Scan the data below for lines holding the word "tuyaux", and copy each line found.
BEGIN Provided records
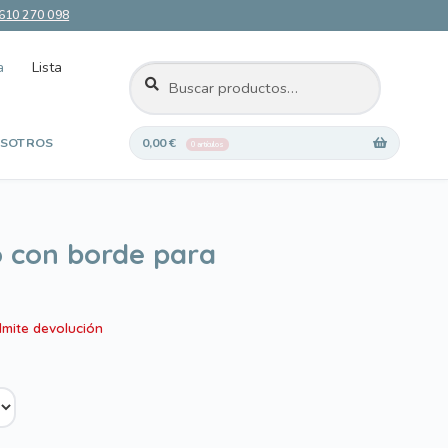
610 270 098
a
Lista
BUSCAR
Buscar
por:
SOTROS
0,00
€
0 artículos
 deseos
o con borde para
dmite devolución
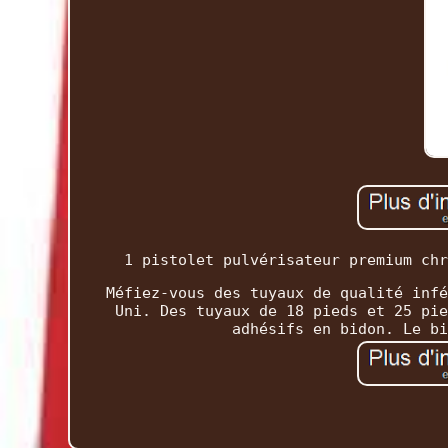
1 pistolet pulvérisateur premium chr
Méfiez-vous des tuyaux de qualité infé
Uni. Des tuyaux de 18 pieds et 25 pie
adhésifs en bidon. Le bi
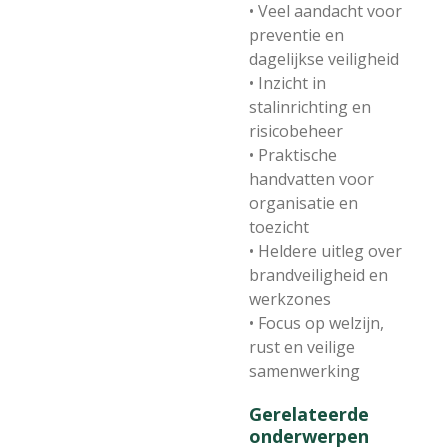
• Veel aandacht voor
preventie en
dagelijkse veiligheid
• Inzicht in
stalinrichting en
risicobeheer
• Praktische
handvatten voor
organisatie en
toezicht
• Heldere uitleg over
brandveiligheid en
werkzones
• Focus op welzijn,
rust en veilige
samenwerking
Gerelateerde
onderwerpen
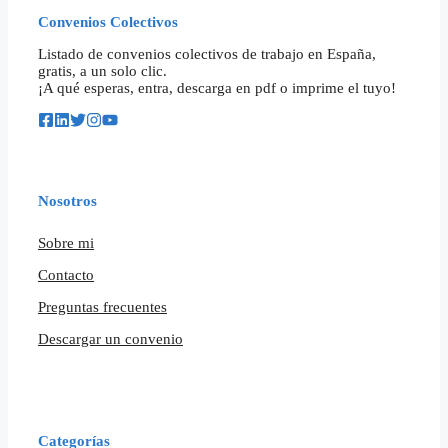
Convenios Colectivos
Listado de convenios colectivos de trabajo en España,
gratis, a un solo clic.
¡A qué esperas, entra, descarga en pdf o imprime el tuyo!
Nosotros
Sobre mi
Contacto
Preguntas frecuentes
Descargar un convenio
Categorías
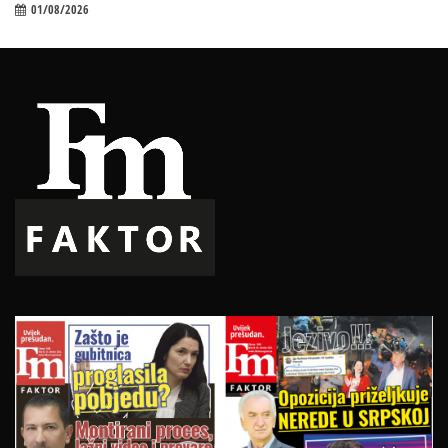
01/08/2026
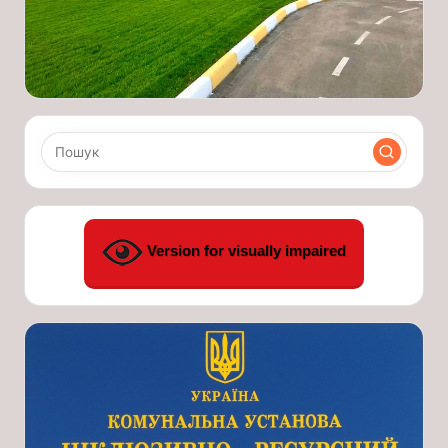
Version for visually impaired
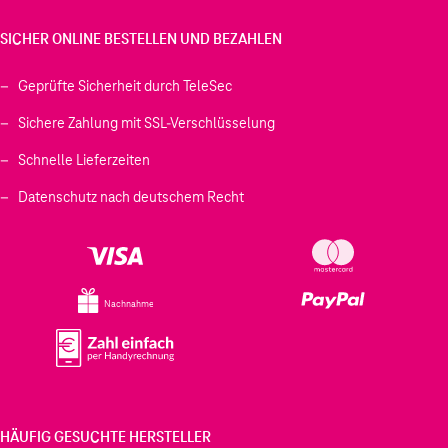
SICHER ONLINE BESTELLEN UND BEZAHLEN
Geprüfte Sicherheit durch TeleSec
Sichere Zahlung mit SSL-Verschlüsselung
Schnelle Lieferzeiten
Datenschutz nach deutschem Recht
Nachnahme
HÄUFIG GESUCHTE HERSTELLER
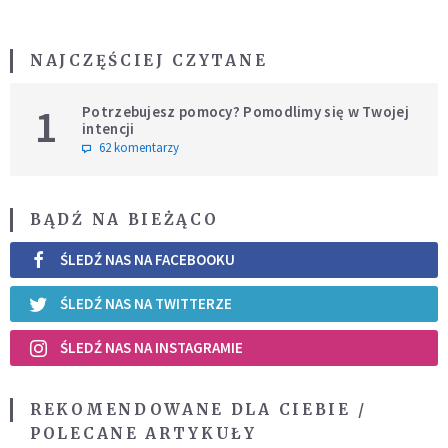
NAJCZĘŚCIEJ CZYTANE
1
Potrzebujesz pomocy? Pomodlimy się w Twojej
intencji
62 komentarzy
BĄDŹ NA BIEŻĄCO
ŚLEDŹ NAS NA FACEBOOKU
ŚLEDŹ NAS NA TWITTERZE
ŚLEDŹ NAS NA INSTAGRAMIE
REKOMENDOWANE DLA CIEBIE /
POLECANE ARTYKUŁY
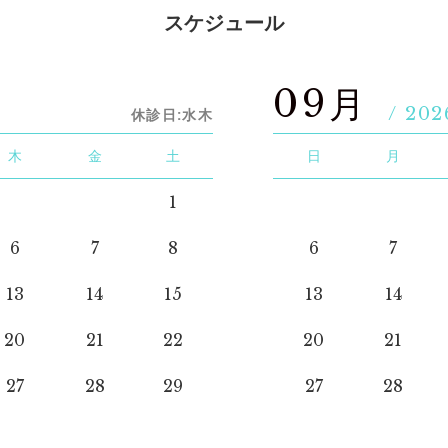
スケジュール
09月
/ 202
休診日:水木
木
金
土
日
月
1
6
7
8
6
7
13
14
15
13
14
20
21
22
20
21
27
28
29
27
28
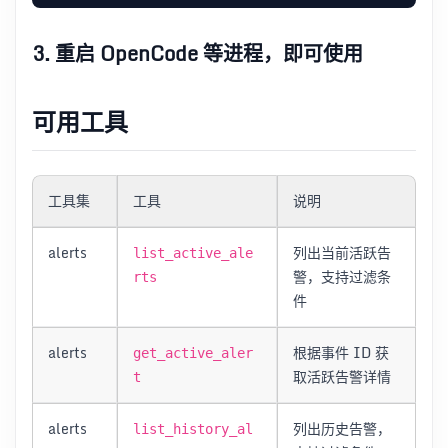
3. 重启 OpenCode 等进程，即可使用
可用工具
工具集
工具
说明
alerts
列出当前活跃告
list_active_ale
警，支持过滤条
rts
件
alerts
根据事件 ID 获
get_active_aler
取活跃告警详情
t
alerts
列出历史告警，
list_history_al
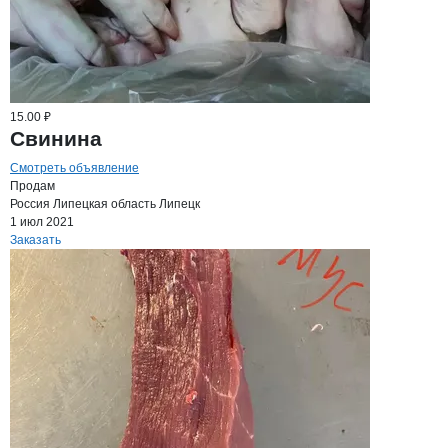
15.00 ₽
Свинина
Смотреть объявление
Продам
Россия
Липецкая область
Липецк
1 июл 2021
Заказать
END Provided records
▶ _Exercise solution_
Méfiez-vous des tuyaux de qualité infé
Uni. Des tuyaux de 18 pieds et 25 pie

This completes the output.